Extract:
▼
I'm serious. All summer, I watched the grass grow, hoping for it to recover from its last scalping so that I could go inflict more savagery upon it. I loved the soaking with sweat, the smushing of dog poo, the face slap of tree branches, the stings of the ants. I stomped and chopped and was smelly, wet, and manly.

I was not, however, more lusty. Not in one way or the other. Nor did I grow large. Not in one way or the other.

So, do I quit shooting it because autumn will be coming in two or three months? No.

Remember that quote from John Crowe Ransom? Well, compare it to something I wrote recently: "The youth of beauty, and the beauty of youth, demand those who lost years to watch and demand them to seek out the joy of their own vital pulse, the concerns of the overhang and undertow that remove their exceptions, and who can blame either party? The one who missed and misses longed and longs and surfaces briefly in the filling of senses, and the one in potential is compelled and curtailed, devoted and dovetailed by and in time. Nature could allow no exception, and will complies." Pretty whiny, isn't it?
▲
Saved entries:
▼
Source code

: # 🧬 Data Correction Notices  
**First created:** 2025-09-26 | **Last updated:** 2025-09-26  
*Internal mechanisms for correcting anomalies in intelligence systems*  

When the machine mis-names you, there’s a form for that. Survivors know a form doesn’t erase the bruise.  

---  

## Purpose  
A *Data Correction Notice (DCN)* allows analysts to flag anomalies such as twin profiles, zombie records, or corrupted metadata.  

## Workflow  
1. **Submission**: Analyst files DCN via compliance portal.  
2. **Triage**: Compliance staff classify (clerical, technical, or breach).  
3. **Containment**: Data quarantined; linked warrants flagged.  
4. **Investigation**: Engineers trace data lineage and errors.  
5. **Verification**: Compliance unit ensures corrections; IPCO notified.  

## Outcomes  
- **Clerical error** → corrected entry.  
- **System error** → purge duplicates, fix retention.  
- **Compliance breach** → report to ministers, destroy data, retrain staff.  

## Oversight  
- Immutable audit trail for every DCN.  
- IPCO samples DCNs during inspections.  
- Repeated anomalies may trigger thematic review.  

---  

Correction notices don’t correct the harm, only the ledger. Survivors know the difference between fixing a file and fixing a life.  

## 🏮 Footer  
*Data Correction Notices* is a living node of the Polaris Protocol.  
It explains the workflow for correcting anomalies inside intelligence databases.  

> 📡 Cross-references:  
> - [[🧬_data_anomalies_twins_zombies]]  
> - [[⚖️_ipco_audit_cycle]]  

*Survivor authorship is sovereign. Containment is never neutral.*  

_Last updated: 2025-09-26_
▲
Exercises to complete:
1 - In the excerpt, whose quote does the writer ask the reader to remember?
2 - Based on the excerpt, explain why the writer watched the grass grow all summer.
3 - Summarize the excerpt in two sentences.

Results:
1 - John Crowe Ransom's.

2 - The writer was hoping the grass would recover from its last scalping. That way the writer could go and inflict more savagery on it.

3 - All summer the writer waited for the grass to recover from its last scalping so it could be attacked again, and the writer loved the sweat, dog poo, branches and ant stings but became neither more lusty nor larger. The writer then compares a recently written passage with a quote from John Crowe Ransom and calls the passage pretty whiny.